Sometimes it isn’t enough to know which features are important overall; you must be able to justify individual predictions. The H2O Scoring Node in Sparkflows enables this by calculating Shapley (SHAP) values at the row level.
1. Visualizing Global impact (The Graphs)
When you enable withContribution, the node automatically processes the model’s output to create two high-level visual guides:
-
SHAP Feature Importance: This chart ranks features by their mean absolute impact. It tells you, on average, which variables (e.g., Credit Score or Annual Income) are the most powerful drivers of the model’s decisions.
-
SHAP Summary Plot: This visualization focuses on the direction of the influence. It shows whether a feature generally pushes a prediction “Up” (positive influence) or “Down” (negative influence).

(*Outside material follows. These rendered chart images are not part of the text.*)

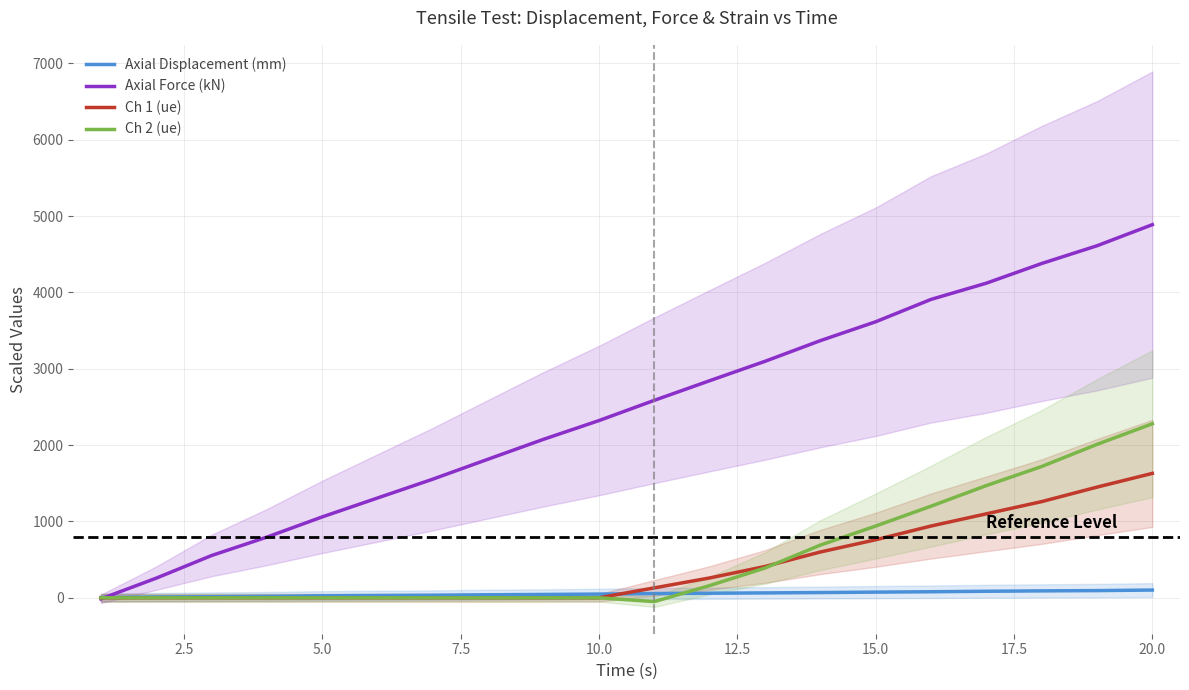

Does the chart display data point markers on the line(s)?

No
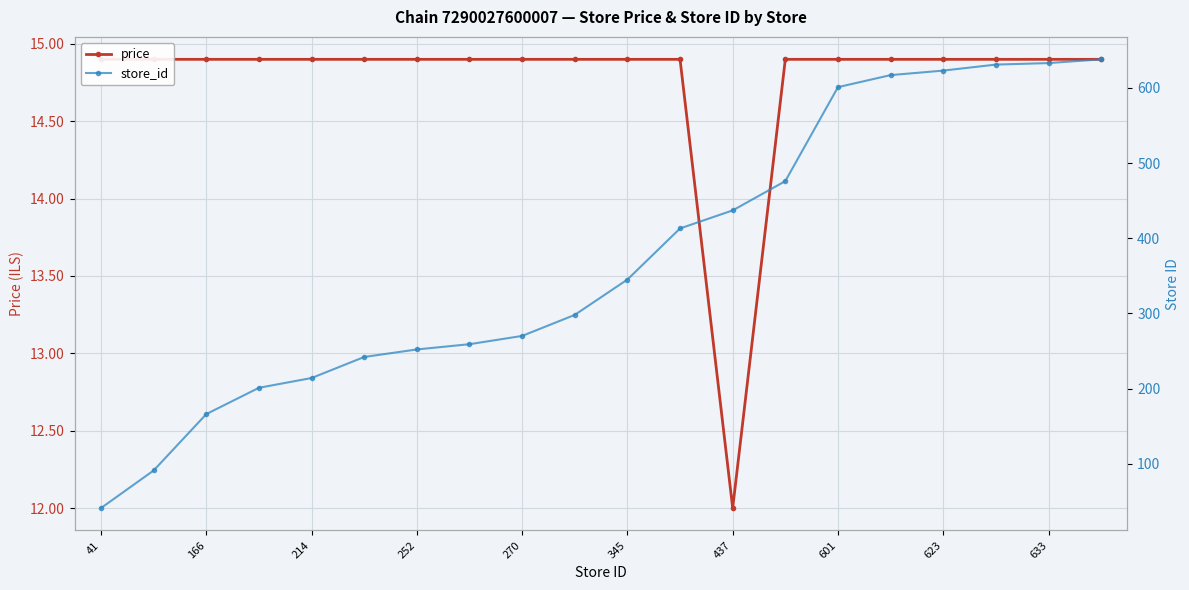

What is the smallest value displayed?

12.0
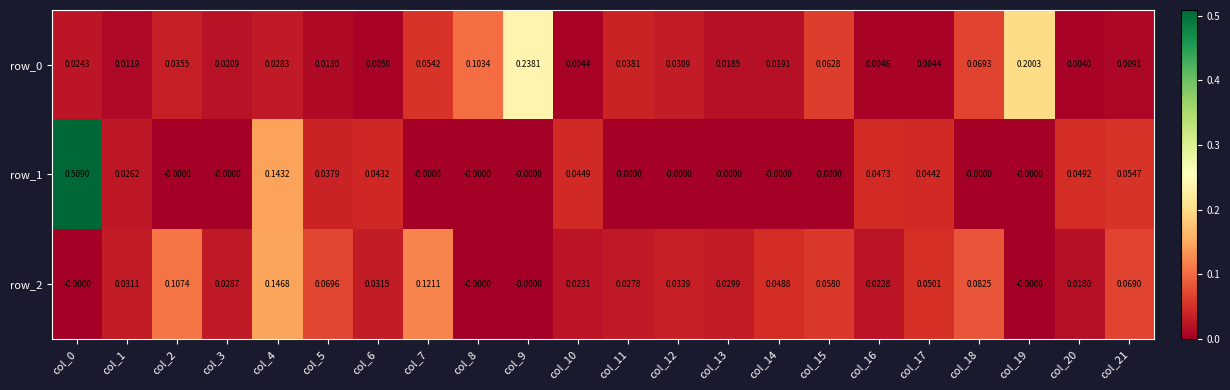

Which series changed the most between col_3 and col_5?

row_2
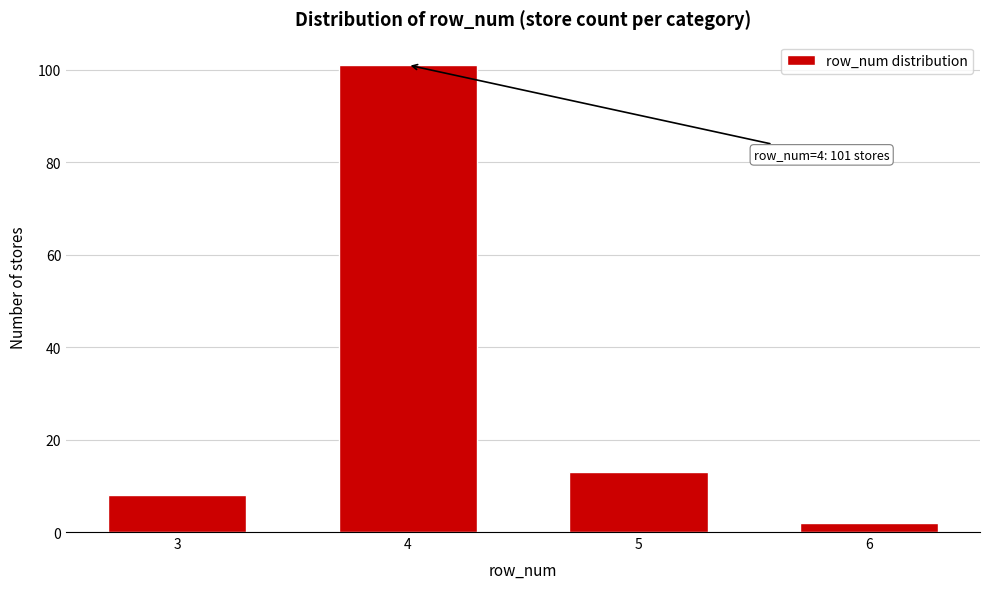

Reading left to right, list all the values displayed in this chart.

8	101	13	2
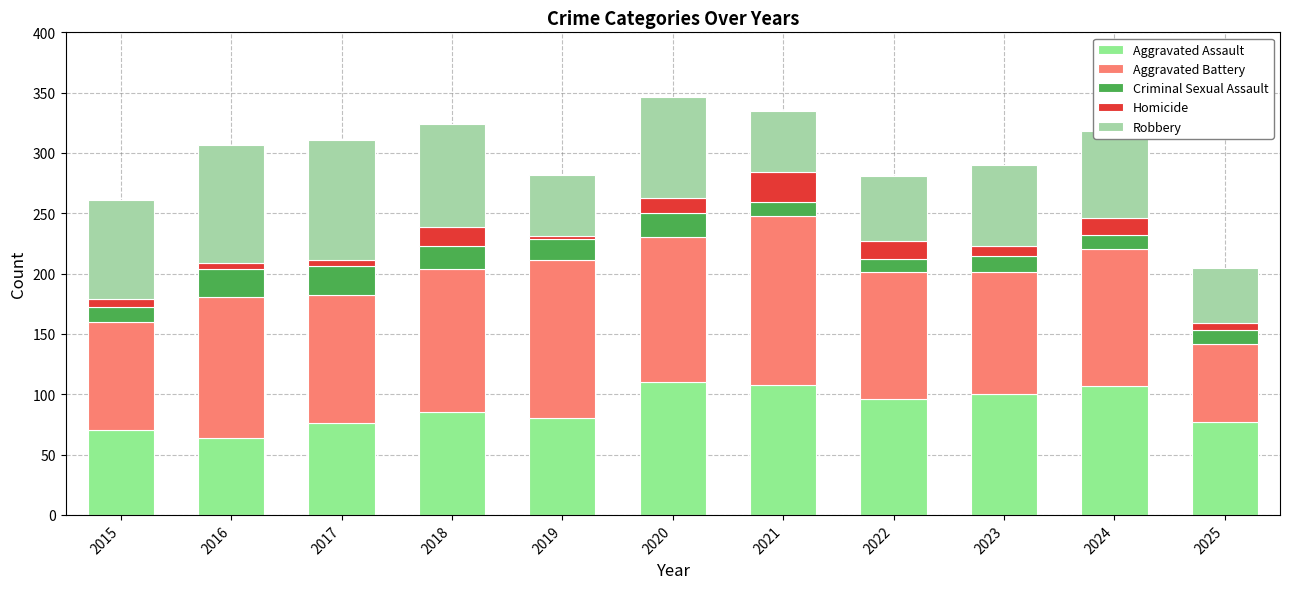

How many values in the Aggravated Assault series are below 85?

5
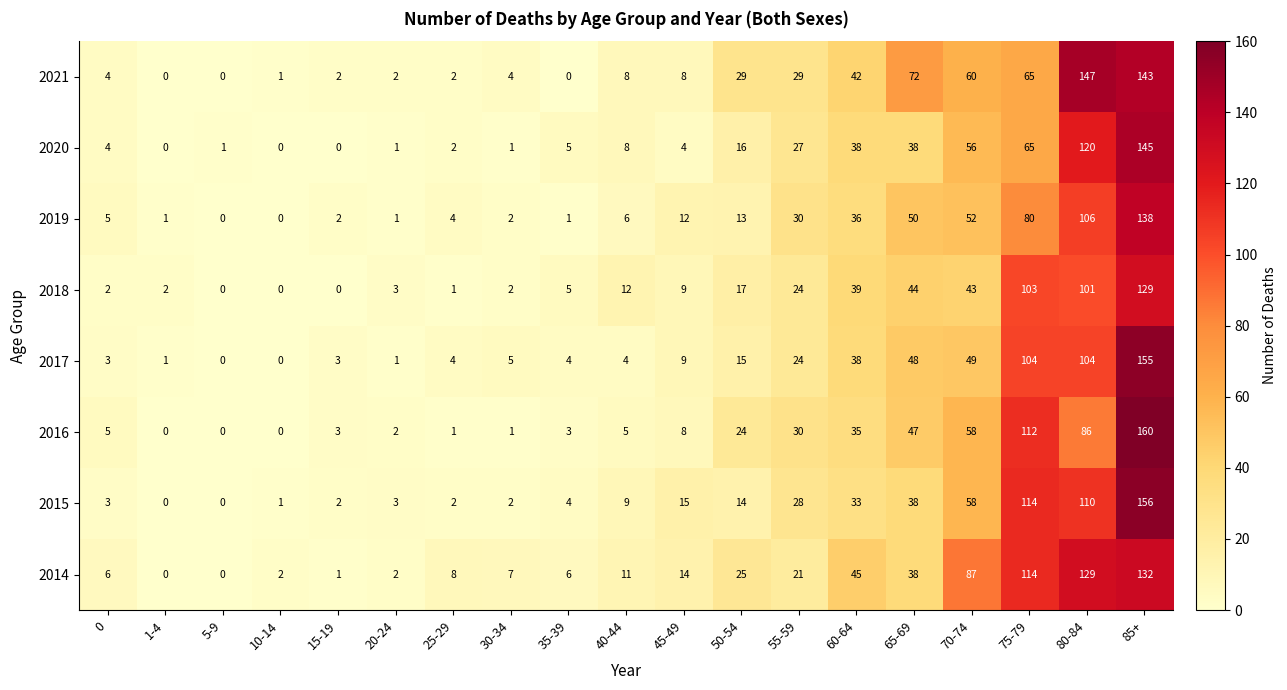

What is the difference between the highest and lowest values at 65-69?

34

2. Saving Row-Level Data (The Table)
To allow end-users to see the exact contribution for every single row, the node uses the Save Shapley values property.
-
How it works: If you provide a storage path (e.g., an S3 bucket or HDFS directory), the node saves the entire processed DataFrame, including the raw
contributionsstruct, to that location. -
Data Structure: Inside the saved table (often in Parquet format), each feature will have its own numeric SHAP value for every row, alongside a Bias term.
-
Auditability: This “per-row” table is what allows an analyst to say: “For Customer X, their ‘High Debt’ increased the probability of default by 0.15, while their ‘Stable Employment’ decreased it by 0.05.”.
The goal of machine learning in Sparkflows isn’t just to generate a prediction, but to provide actionable insights. Using features like Shapley values through the withContribution setting allows you to move beyond “black-box” AI, offering your stakeholders clear, row-level explanations for every decision the model makes.